• [ESTRATTO]:
....

Rkomi: Sì, abbastanza. Ho iniziato a lavorarci più o meno a gennaio, anche se con i tour di mezzo e un sacco di belle cose in ballo, quindi alla fine in studio non ci sono stato tantissimo, in tutto un mese circa. Veloce ma molto vero: poco statico, poco plasticoso. Abbiamo anche scartato poco.
Ci sono anche tanti produttori.
Ricevevo vari pacchetti di beat, e ho incominciato a averne alcuni preferiti. Ma a differenza di Dasein Sollen questo lavoro è nato davvero tutto in studio: selezionavo le basi un po’ a livello di mood, però l’ascolto vero e proprio lo facevo poi in studio, così che anche la scrittura fosse il più naturale possibile. Non mi gasava troppo l’idea di lavorare solo con una persona—a volte si finisce per ripetersi. Quindi avere tanti nomi, tanti mondi, perché ogni produttore è come se fosse un mondo diverso, ha fatto sì che fosse il più vario possibile. E ha aiutato anche me a aprirmi e a variare di più.

....

• [MATERIALE FORNITO]:
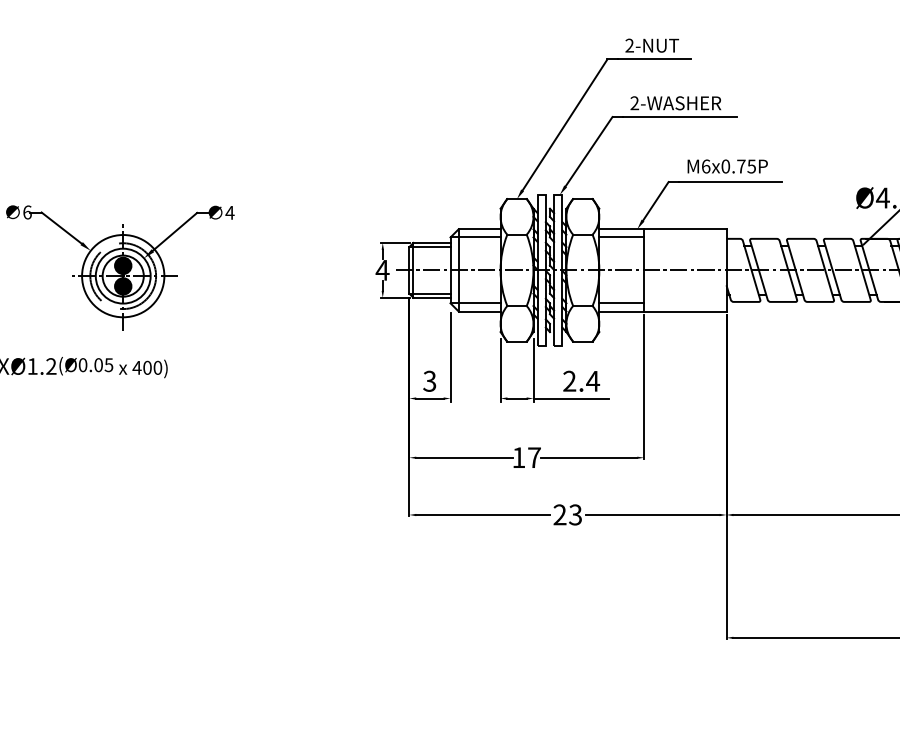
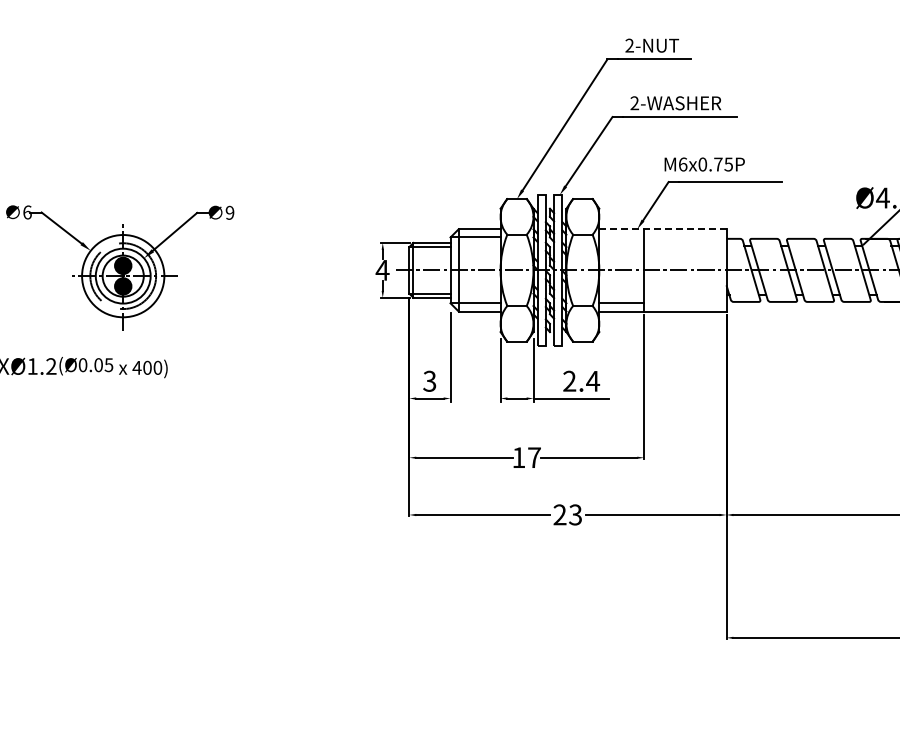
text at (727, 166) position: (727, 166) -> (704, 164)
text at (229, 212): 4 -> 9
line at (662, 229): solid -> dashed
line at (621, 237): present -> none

....

• [CONSEGNE DEGLI ESERCIZI]:
A) Indica se ciascuna affermazione concorda con l'estratto, rispondendo sì o no e citando alla lettera le parole che lo decidono. (i) Rkomi è stato in studio circa un mese in tutto. (ii) Rkomi voleva lavorare con un solo produttore. (iii) Come Dasein Sollen, anche questo lavoro è nato tutto in studio.
B) Trascrivi il passo dell'estratto che parte da "Ricevevo vari pacchetti" e arriva fino a "variare di più.".

• [RISPOSTE AGLI ESERCIZI]:
A)
(i) Sì: "in tutto un mese circa".
(ii) No: "Non mi gasava troppo l’idea di lavorare solo con una persona".
(iii) No: "a differenza di Dasein Sollen questo lavoro è nato davvero tutto in studio".

B)
Ricevevo vari pacchetti di beat, e ho incominciato a averne alcuni preferiti. Ma a differenza di Dasein Sollen questo lavoro è nato davvero tutto in studio: selezionavo le basi un po’ a livello di mood, però l’ascolto vero e proprio lo facevo poi in studio, così che anche la scrittura fosse il più naturale possibile. Non mi gasava troppo l’idea di lavorare solo con una persona—a volte si finisce per ripetersi. Quindi avere tanti nomi, tanti mondi, perché ogni produttore è come se fosse un mondo diverso, ha fatto sì che fosse il più vario possibile. E ha aiutato anche me a aprirmi e a variare di più.